Amen! And it must NOT happen.

Ian Stewart
Ian Stewart
2 years ago
Reply to  Andrea X

Yeah they should be blaming African governments for destroying its capacity to feed itself. But that’s not woke.

Nicky Samengo-Turner
Nicky Samengo-Turner
2 years ago

Perhaps Africa should advance a couple of thousand years when it comes to farming and food production, as most of the rest of the world appears to have managed… or is pointing out this fact ” racist”?

Helen E
Helen E
2 years ago

African countries’ populations currently double every 25 years. Kenya’s current population, for example, is at 55 million; in 1995, it was approx 25 million. https://www.populationpyramid.net/kenya/2021/
Perhaps the population factor should be included in discussions of food-and-resources shortages.

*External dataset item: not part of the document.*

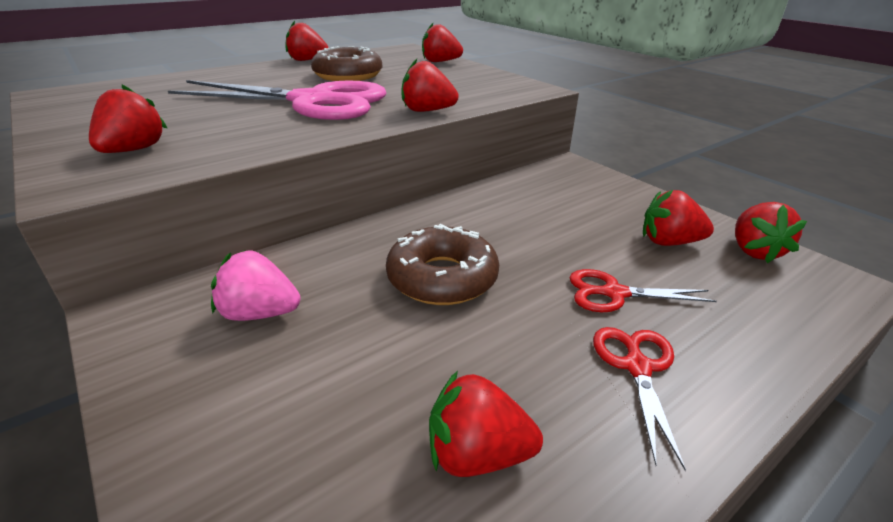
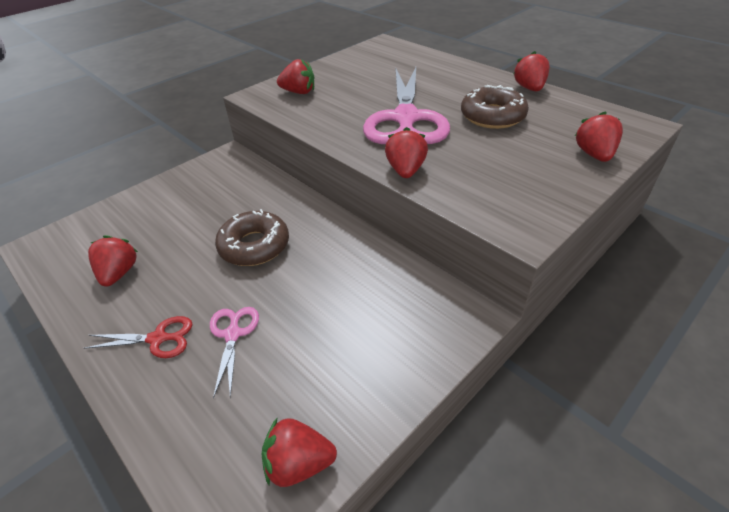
camera: 85 degrees right, 10 degrees up
pink strawberry [211,250,300,321] -> none
red scissors [569,269,717,312] -> pink scissors [210,307,259,399]
red strawberry [643,190,714,246] -> none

Last edited 2 years ago by Helen E
hayden eastwood
hayden eastwood
2 years ago
Reply to  Helen E

Well said Helen, it should be, but is politically incorrect for both left and right to discuss this.

Terence Fitch
Terence Fitch
2 years ago

Last few sentences lurching off into floating generalisation. The West, the area that everone wants to live in, is wrong again.

Peter Branagan
Peter Branagan
2 years ago
Reply to  Terence Fitch

And why does ‘everyone want to live in the West’?
Because the West has been wealthy.
Why has the West been wealthy?
Because for almost 500 years it plundered almost every corner of the Earth taking whatever it wanted and killing everyone who objected.

The West decided what was right and what was wrong.
In case you’re wondering what ‘right’ really meant – it was the entitlement of Caucasians to whatever they wanted. ‘Wrong’ meant trying to stop them taking whatever they wanted.

POWER determines everything and the West exercised it’s POWER to enrich itself.
The only question in geopolitics worth asking now is:
WHITHER POWER?

Terence Fitch
Terence Fitch
2 years ago
Reply to  Peter Branagan

Name me one Siberian tribe. Can’t? One reason is that many were violently wiped out by Russian imperialism during centuries of brutal expansion. As for the Ottoman Empire and Chinese Ming suppression of Tibet and Mongolia and Korea…

Giles Toman
Giles Toman
2 years ago
Reply to  Peter Branagan

Our European ancestors had the determination and vision to build much of the “modern world”. That’s nothing to be ashamed of.

Ian Stewart
Ian Stewart
2 years ago

Jeez this is just rubbish, failing to reference the destruction of agricultural capacity, because it was operated by white farmers, in the last 30 years, accompanied by an explosion in populations across the continent.
Toby Green, you need to do much better than this.